Transaction compression


We have this other problem that transactions are too large. We're bumping up to 170 GB for the blockchain. Turns out that with a dedicated compressor you can get 28% compression. This still needs to be benchmarked on how fast decompression is. This number is only in the context of compressing a single transaction, not with any context. This can help bandwidth and storage.

Set reconciliation for transaction relay


Most of the bandwidth used by full nodes today is not sending blocks, but announcing that you have a txid. It's very chatty like that. Broadcast to all. What about instead announcing it to one or two peers and then use set reconciliation every so often to catch the ones you have missed? We know how to do efficient set reconciliation. This would help bandwidth and full nodes.

Block template delta compression


Block propagation is fairly efficient. It takes about 40 kb to send a block. This is achieved because of compact blocks, which sends a summary of what's in the blocks. Assuming that you have seen most of these transactions before. There are two modes: high bandwidth mode and low bandwidth mode. In high bandwidth mode, I basically just send you the summary every time I get a block. It's only 40 kilobytes. But in low bandwidth mode, I notify you, and then you request it, and then I send the summary, so there's another roundtrip in there in low bandwidth mode.

Bitcoin Core by default picks 3 peers to be high bandwidth peers and everyone else is low bandwidth peers. The 3 that get picked are the last that gave us a block, because they are probably prety-well connected in the bitcoin p2p network.

The idea with block template delta compression is that every 30 seconds we take those 3 peers and we send them a template of what we expect to be in the next block, and when the next block occurs, we just send a delta between what the template had and what the block actually had. It turns out that about 22% of the time, that delta is under 1 packet, which of course is the golden point for low latency. This particularly helps especially if you are trying to do something crazy like bitcoin networking over a satellite link.





Another problem with fungibility on the network is that today there's a lot of nodes that connect to as many nodes as they can and look for transactions. These nodes are essentially looking for where transactions are originating from in an attempt to deanonymize the network. I ban a lot of them from my nodes, for example.

Dandelion was a proposal to solve this where when it gets a transaction it exposes it to a single peer 90% of the time. And then on the 10% case it broadcasts it to everyone. So these are the stem phase and the fluff phase. There are a few other rules you have to add to make this robust and make it work. I hope to see this sooner rather than later because it really does help fungibility on the network.

Neutrino: Client-side block filtering (bip157/bip158)

◆ REQUIRED TASKS ◆
A - List every section heading in the bitcoin network notes.
B - Print the part of the bitcoin network notes between "Dandelion was a" and "block filtering (bip157/bip158)", inclusive.

◆ Pose landmark coordinates ◆
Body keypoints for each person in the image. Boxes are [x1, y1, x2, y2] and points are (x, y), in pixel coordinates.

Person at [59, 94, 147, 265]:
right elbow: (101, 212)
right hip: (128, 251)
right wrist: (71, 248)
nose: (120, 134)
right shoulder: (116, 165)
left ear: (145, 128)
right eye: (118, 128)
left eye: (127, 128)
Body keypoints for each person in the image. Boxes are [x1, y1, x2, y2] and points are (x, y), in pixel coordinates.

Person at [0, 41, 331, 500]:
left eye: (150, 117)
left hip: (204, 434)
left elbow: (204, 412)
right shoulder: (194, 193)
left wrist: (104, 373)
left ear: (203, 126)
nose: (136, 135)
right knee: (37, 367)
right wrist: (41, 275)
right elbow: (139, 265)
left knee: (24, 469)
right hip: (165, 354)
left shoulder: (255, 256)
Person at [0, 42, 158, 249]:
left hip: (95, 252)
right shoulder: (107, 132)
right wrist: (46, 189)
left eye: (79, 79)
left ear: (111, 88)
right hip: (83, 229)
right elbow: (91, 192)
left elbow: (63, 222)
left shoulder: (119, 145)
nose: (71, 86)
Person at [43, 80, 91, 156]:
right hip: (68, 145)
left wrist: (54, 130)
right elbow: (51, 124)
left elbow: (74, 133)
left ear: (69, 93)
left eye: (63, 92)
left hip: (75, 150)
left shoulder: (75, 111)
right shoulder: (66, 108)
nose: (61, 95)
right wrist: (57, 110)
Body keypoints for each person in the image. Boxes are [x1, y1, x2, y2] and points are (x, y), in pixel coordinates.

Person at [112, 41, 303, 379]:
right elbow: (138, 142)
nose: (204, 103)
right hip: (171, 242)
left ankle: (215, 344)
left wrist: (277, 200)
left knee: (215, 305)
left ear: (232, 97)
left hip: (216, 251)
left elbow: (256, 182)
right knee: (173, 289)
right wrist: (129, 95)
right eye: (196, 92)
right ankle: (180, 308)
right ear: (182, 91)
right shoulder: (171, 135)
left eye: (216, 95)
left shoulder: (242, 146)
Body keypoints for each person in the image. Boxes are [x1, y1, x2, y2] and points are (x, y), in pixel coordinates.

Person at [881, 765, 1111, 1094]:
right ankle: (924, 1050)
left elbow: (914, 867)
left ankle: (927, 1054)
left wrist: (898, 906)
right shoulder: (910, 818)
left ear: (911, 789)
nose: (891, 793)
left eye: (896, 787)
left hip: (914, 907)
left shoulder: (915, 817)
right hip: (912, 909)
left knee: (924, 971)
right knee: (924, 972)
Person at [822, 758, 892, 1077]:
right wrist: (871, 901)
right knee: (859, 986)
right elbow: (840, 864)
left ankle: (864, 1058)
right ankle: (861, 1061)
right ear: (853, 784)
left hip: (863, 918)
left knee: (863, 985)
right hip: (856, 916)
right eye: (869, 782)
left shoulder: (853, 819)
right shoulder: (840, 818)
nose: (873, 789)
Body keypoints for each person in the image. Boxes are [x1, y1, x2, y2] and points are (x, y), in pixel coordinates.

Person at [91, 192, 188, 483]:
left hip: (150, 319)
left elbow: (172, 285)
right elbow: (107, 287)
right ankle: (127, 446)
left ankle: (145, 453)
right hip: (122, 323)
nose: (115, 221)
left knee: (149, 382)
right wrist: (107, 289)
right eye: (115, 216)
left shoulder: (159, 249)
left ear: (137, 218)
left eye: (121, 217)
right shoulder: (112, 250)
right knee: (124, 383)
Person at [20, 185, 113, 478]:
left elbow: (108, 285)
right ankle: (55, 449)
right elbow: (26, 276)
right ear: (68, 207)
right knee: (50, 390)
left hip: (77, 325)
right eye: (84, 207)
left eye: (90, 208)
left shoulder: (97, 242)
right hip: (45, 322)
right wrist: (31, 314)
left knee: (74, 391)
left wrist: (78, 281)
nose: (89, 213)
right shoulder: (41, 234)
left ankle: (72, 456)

...

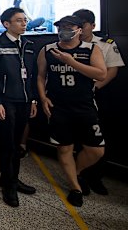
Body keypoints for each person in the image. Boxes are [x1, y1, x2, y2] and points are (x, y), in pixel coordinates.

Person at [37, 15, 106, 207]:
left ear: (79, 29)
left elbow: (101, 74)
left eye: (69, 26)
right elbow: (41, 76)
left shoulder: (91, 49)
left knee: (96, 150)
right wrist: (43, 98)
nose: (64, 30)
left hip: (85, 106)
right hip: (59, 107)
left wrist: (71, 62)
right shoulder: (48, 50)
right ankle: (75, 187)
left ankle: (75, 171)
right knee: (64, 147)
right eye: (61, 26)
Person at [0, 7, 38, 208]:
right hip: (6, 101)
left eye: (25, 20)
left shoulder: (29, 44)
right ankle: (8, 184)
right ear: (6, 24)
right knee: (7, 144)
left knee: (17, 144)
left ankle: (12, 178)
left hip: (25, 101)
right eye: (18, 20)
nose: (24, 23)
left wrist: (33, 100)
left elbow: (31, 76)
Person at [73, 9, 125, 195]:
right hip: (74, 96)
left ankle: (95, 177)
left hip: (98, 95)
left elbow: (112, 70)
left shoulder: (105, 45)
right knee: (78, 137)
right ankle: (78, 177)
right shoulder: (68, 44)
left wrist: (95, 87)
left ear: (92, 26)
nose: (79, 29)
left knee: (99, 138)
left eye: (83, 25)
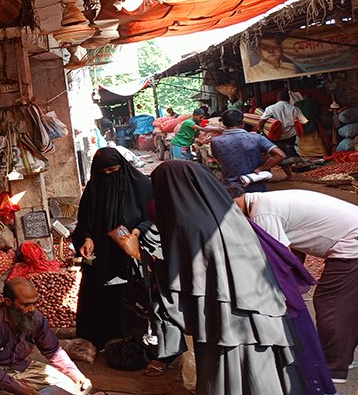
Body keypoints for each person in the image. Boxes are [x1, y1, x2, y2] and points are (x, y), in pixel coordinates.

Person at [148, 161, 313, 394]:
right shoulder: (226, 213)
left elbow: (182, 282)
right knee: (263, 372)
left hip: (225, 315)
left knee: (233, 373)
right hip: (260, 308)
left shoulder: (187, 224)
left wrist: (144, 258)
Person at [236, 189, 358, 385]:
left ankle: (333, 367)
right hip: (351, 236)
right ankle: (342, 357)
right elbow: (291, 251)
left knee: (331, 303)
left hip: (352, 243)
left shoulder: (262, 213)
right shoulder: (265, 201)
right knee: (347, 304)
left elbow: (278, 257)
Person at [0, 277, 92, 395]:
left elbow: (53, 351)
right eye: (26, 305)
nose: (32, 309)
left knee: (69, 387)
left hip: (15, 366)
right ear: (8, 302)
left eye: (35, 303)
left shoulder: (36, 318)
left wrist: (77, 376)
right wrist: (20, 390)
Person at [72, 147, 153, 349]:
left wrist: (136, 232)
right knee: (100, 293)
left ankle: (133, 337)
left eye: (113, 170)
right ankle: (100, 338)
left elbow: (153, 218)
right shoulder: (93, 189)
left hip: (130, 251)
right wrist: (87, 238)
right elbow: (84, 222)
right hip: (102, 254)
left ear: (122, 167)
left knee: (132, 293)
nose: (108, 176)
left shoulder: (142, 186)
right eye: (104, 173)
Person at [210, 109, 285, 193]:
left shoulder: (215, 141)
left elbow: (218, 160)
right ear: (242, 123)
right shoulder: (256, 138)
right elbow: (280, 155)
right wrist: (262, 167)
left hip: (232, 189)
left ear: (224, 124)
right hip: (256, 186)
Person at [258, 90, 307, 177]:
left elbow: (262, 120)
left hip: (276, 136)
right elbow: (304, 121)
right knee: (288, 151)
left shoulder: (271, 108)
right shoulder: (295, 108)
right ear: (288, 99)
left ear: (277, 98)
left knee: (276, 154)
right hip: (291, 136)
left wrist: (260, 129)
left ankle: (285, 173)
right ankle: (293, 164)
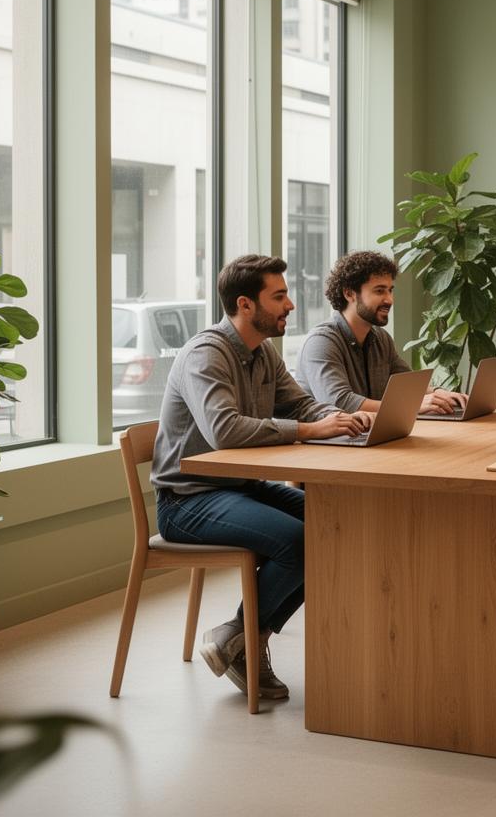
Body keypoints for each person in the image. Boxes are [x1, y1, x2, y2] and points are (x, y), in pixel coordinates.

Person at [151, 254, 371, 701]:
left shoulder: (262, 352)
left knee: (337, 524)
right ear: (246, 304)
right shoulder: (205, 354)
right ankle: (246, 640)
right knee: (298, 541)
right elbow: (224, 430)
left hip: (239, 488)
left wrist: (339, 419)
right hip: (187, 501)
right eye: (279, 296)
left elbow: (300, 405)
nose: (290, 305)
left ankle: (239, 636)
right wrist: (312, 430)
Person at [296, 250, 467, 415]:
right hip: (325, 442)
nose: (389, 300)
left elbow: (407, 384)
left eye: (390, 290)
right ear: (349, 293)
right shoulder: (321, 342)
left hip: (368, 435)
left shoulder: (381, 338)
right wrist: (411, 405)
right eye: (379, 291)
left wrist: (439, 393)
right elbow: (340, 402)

◆ ANSWERS TO THE EXERCISES ◆
A -
Transaction compression
Set reconciliation for transaction relay
Block template delta compression
Neutrino: Client-side block filtering (bip157/bip158)

B -
Dandelion was a proposal to solve this where when it gets a transaction it exposes it to a single peer 90% of the time. And then on the 10% case it broadcasts it to everyone. So these are the stem phase and the fluff phase. There are a few other rules you have to add to make this robust and make it work. I hope to see this sooner rather than later because it really does help fungibility on the network.

Neutrino: Client-side block filtering (bip157/bip158)